The diagram visually highlights the mathematical convergence point of the lesson
AI Visual Insight: This diagram serves as a summary illustration of the lesson. Visually, it emphasizes the progression from “2D transformation → 3D transformation → View Matrix.” It helps readers map abstract formulas onto the camera-positioning problem inside the rendering pipeline and highlights the View Matrix as the bridge within the MVP stack.
This derivation transfers directly to OpenGL and game engines
Whether you are working with OpenGL teaching code, Unity camera math, or Unreal view transforms, the core logic remains the same: first construct the camera’s orthonormal basis, then generate the transformation matrix from world space to camera space.
If you can never remember the View Matrix formula, remember just one sentence: Fix the camera in the canonical pose, then let the world undergo the inverse translation and inverse rotation. The formula is simply the matrix form of that statement.
FAQ
1. Why does the View Matrix transform the scene instead of “moving the camera”?
Because rendering calculations work more cleanly when every object is transformed into camera space in a unified way. Mathematically, the two approaches are equivalent, but “fix the camera and transform the world” makes it easier to build a standardized rendering pipeline.

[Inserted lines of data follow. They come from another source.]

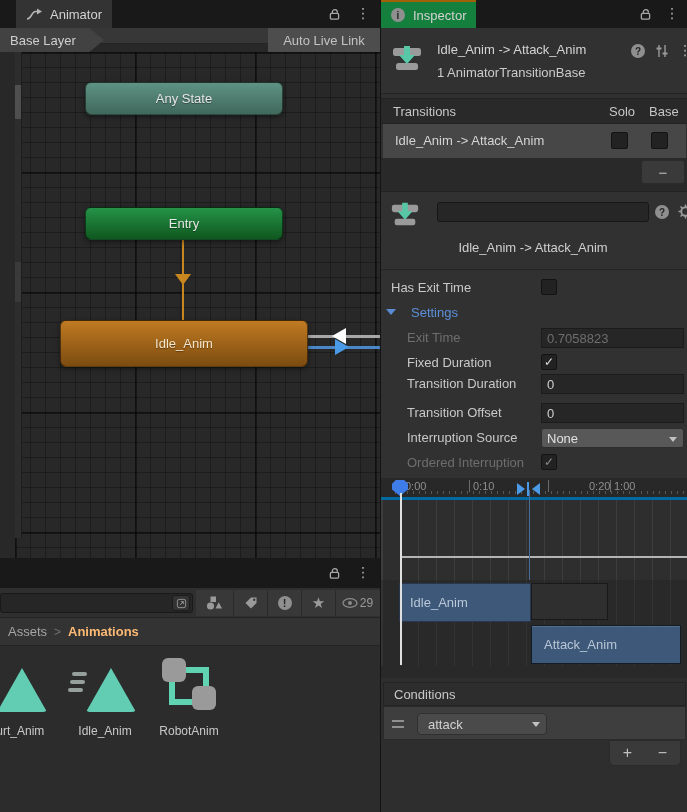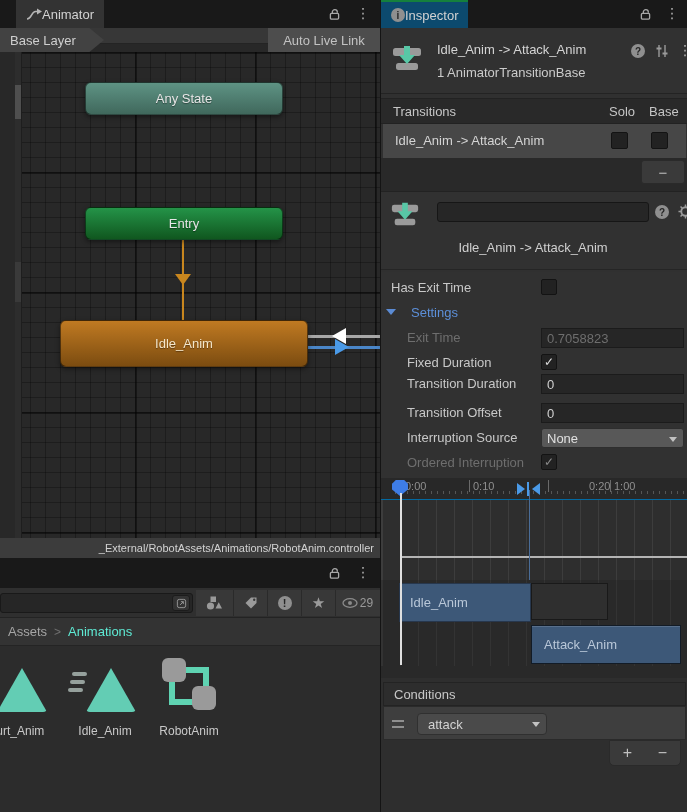--- a/index.html
+++ b/index.html
@@ -8,23 +8,23 @@
   .abs { position:absolute; }
   #root { position:relative; width:687px; height:812px; }
 
   
   #animator-panel { position:absolute; left:0; top:0; width:380px; height:558px; background:#282828; overflow:hidden; }
   #project-panel  { position:absolute; left:0; top:558px; width:380px; height:254px; background:#2c2c2c; overflow:hidden; }
   #inspector-panel{ position:absolute; left:380px; top:0; width:307px; height:812px; background:#303030; border-left:1px solid #141414; overflow:hidden; }
 
   
   .tabbar { position:absolute; left:0; top:0; right:0; height:28px; background:#191919; }
-  .tab { position:absolute; top:0; height:28px; display:flex; align-items:center; gap:0;
+  .tab { position:absolute; top:0; height:28px; display:flex; align-items:center; gap:8px;
          padding:0 10px; background:#333333; font-size:13px; color:#d2d2d2; }
-  .tab.accent { border-top:2px solid #15803d; background:#0c4a6e; }
+  .tab.accent { border-top:2px solid #a16207; background:#15803d; }
   .kebab { position:absolute; top:5px; width:14px; height:18px; color:#b4b4b4; font-size:14px; text-align:center; }
   .kebab::after { content:"\22EE"; }
   .lockwrap { position:absolute; top:7px; width:14px; height:14px; }
 
   
   .layerbar { position:absolute; left:0; top:28px; width:380px; height:16px; background:#373737; border-bottom:1px solid #242424; }
   .crumb { position:absolute; left:0; top:0; height:24px; width:104px; background:#424242;
            clip-path:polygon(0 0, 86% 0, 100% 50%, 86% 100%, 0 100%);
            display:flex; align-items:center; padding:0 0 0 10px; font-size:13px; color:#cfcfcf; }
   .auto-live { position:absolute; right:0; top:0; height:24px; width:112px; background:#4d4d4d;
@@ -65,21 +65,21 @@
   .searchfield input { position:absolute; left:4px; top:1px; width:160px; height:16px; background:transparent;
       border:none; outline:none; color:#c8c8c8; font-size:12px; font-family:"Liberation Sans",sans-serif; }
   .search-jump { position:absolute; right:2px; top:1px; width:18px; height:16px; background:#333333;
       border:1px solid #1c1c1c; border-radius:3px; display:flex; align-items:center; justify-content:center; }
   .tool-btns { position:absolute; left:196px; top:2px; width:184px; height:26px; display:flex; background:#383838; }
   .tool-btn { height:26px; display:flex; align-items:center; justify-content:center; border-right:1px solid #2a2a2a; gap:2px; }
   .tool-star { color:#9a9a9a; font-size:15px; }
   .eye-count { font-size:12px; color:#9a9a9a; }
   .pbreadcrumb { position:absolute; left:0; top:60px; width:380px; height:28px; background:#333333;
       border-bottom:1px solid #242424; display:flex; align-items:center; gap:7px; padding-left:8px; font-size:13px; }
-  .pb-root { color:#a5a5a5; } .pb-sep { color:#707070; font-size:12px; } .pb-cur { color:#5eead4; font-weight:normal; }
+  .pb-root { color:#a5a5a5; } .pb-sep { color:#707070; font-size:12px; } .pb-cur { color:#fdba74; font-weight:bold; }
   .pcontent { position:absolute; left:0; top:88px; width:380px; height:166px; background:#2c2c2c; }
   .pitem { position:absolute; top:8px; width:66px; }
   .pitem .iconbox { position:relative; width:66px; height:64px; }
   .pitem .plabel { margin-top:6px; text-align:center; font-size:12px; color:#c9c9c9; white-space:nowrap; }
   .tri { position:absolute; left:14px; bottom:6px; width:50px; height:44px; background:#63cdb4;
       clip-path:polygon(50% 0, 100% 100%, 0 100%); border-radius:4px; }
   .mline { position:absolute; width:15px; height:4px; background:#95a09c; border-radius:2px; }
 
   
   .iheader { position:absolute; left:0; top:28px; width:307px; height:66px; background:#313131; border-bottom:1px solid #232323; }
@@ -114,21 +114,21 @@
   .drop { position:absolute; left:160px; top:0; width:143px; height:20px; background:#585858;
       border:1px solid #2e2e2e; border-radius:3px; font-size:13px; color:#e0e0e0; display:flex; align-items:center; padding-left:5px; }
   .darr { position:absolute; right:6px; top:8px; width:0; height:0;
       border-left:4px solid transparent; border-right:4px solid transparent; border-top:5px solid #c2c2c2; }
   .foldout-arrow { position:absolute; left:5px; top:6px; width:0; height:0;
       border-left:5px solid transparent; border-right:5px solid transparent; border-top:6px solid #5b8bd4; }
   .settings-lbl { position:absolute; left:30px; top:2px; color:#5c8fd9; }
 
   
   .timeline { position:absolute; left:0; top:478px; width:307px; height:200px; background:#292929; }
-  .ruler { position:absolute; left:0; top:0; width:307px; height:22px; background:#282828; border-bottom:1px solid #0369a1; }
+  .ruler { position:absolute; left:0; top:0; width:307px; height:22px; background:#282828; border-bottom:3px solid #0369a1; }
   .ruler-dots { position:absolute; left:14px; top:13px; width:290px; height:3px;
       background:repeating-linear-gradient(to right,#565656 0 1px, transparent 1px 6px); }
   .tick { position:absolute; top:2px; font-size:11px; color:#8f8f8f; border-left:1px solid #6a6a6a; padding-left:3px; line-height:12px; }
   .curve-area { position:absolute; left:0; top:22px; width:307px; height:80px; background-color:#2e2e2e;
       background-image:repeating-linear-gradient(to right, #3d3d3d 0 1px, transparent 1px 18px);
       background-position:1px 0; }
   .curve-line { position:absolute; left:20px; top:56px; width:287px; height:2px; background:#b4b4b4; }
   .blocks-area { position:absolute; left:0; top:102px; width:307px; height:86px; background-color:#292929;
       background-image:repeating-linear-gradient(to right, #333333 0 1px, transparent 1px 18px); background-position:1px 0; }
   .blk { position:absolute; font-size:13px; color:#b9c7d8; display:flex; align-items:center; }
@@ -196,23 +196,20 @@
       <div class="edge-entry-arrow"></div>
       <div class="trans-line-back"></div>
       <div class="trans-line-sel"></div>
       <div class="arrow-left"></div>
       <div class="arrow-right"></div>
       <div class="node-sliver node"></div>
       <div class="node node-any">Any State</div>
       <div class="node node-entry">Entry</div>
       <div class="node node-idle">Idle_Anim</div>
     </div>
-    <div class="statusbar">
-      <span>_External/RobotAssets/Animations/RobotAnim.controller</span>
-    </div>
   </section>
 
   <section id="project-panel">
     <div class="tabbar" style="height:30px;">
       <span class="lockwrap" style="right:38px; top:8px;">
         <svg width="13" height="13" viewBox="0 0 12 12">
             <path d="M4 5 V3.8 a2.3 2.3 0 0 1 4.6 0 V4.4" fill="none" stroke="#a8a8a8" stroke-width="1.2"></path>
             <rect x="2.2" y="5" width="7.6" height="5.2" rx="1" fill="none" stroke="#a8a8a8" stroke-width="1.2"></rect>
           </svg>
       </span>

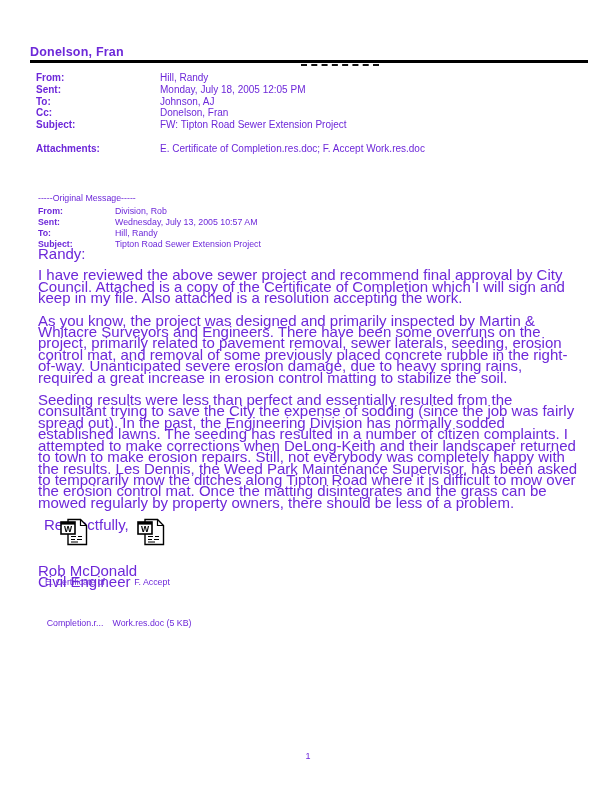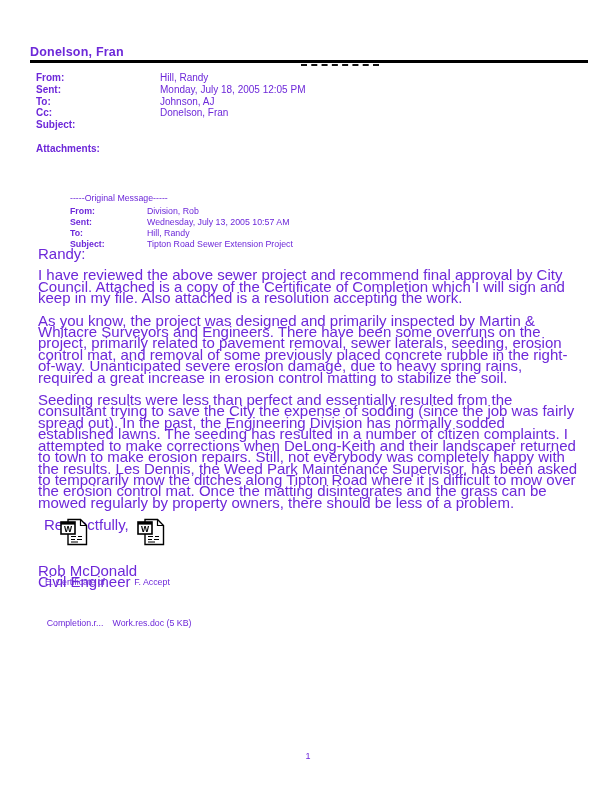--- a/index.html
+++ b/index.html
@@ -47,21 +47,20 @@
   .row { display: flex; align-items: flex-end; }
   .hdr-fields .lbl { width: 124px; flex: none; font-weight: bold; }
   .attach-row { margin-top: 12px; }
   .orig {
     position: absolute;
     left: 38px;
     top: 193px;
     font-size: 8.8px;
     line-height: 11px;
     width: 540px;
-    margin-left: 32px;
   }
   .orig .divider { margin-bottom: 2px; }
   .orig .lbl { width: 77px; flex: none; font-weight: bold; }
   .body-text {
     position: absolute;
     left: 38px;
     top: 248px;
     width: 556px;
     font-size: 15px;
     line-height: 11.4px;
@@ -112,23 +111,25 @@
     <div class="row">
       <span class="lbl">To:</span>
       <span class="val">Johnson, AJ</span>
     </div>
     <div class="row">
       <span class="lbl">Cc:</span>
       <span class="val">Donelson, Fran</span>
     </div>
     <div class="row">
       <span class="lbl">Subject:</span>
+      <span class="val">FW: Tipton Road Sewer Extension Project</span>
     </div>
     <div class="row attach-row">
       <span class="lbl">Attachments:</span>
+      <span class="val">E. Certificate of Completion.res.doc; F. Accept Work.res.doc</span>
     </div>
   </div>
 
   <div class="orig">
     <div class="divider">-----Original Message-----</div>
     <div class="row">
       <span class="lbl">From:</span>
       <span class="val">Division, Rob</span>
     </div>
     <div class="row">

2. Why is the fact that a rotation matrix’s inverse equals its transpose so important in View Matrix derivation?
Because directly solving for the rotation from an arbitrary camera direction to the canonical direction is not intuitive. If you first construct the inverse rotation matrix and then take its transpose, both the derivation and the implementation become much simpler.
3. Why can’t the up vector be used directly as the final camera up direction?
Because the input up vector only provides a reference upward direction and is not guaranteed to be orthogonal to gaze. You must rebuild u, v, and w using cross products to obtain a strictly orthonormal camera coordinate system.
AI Readability Summary
This article reconstructs the GAMES 101 View transform material and systematically explains 2D rotation, homogeneous coordinates, the 3D camera coordinate system, and the derivation of the View Matrix. It clarifies why the View transform is fundamentally “moving the scene in reverse” and provides matrix formulas and code that you can use directly in practice.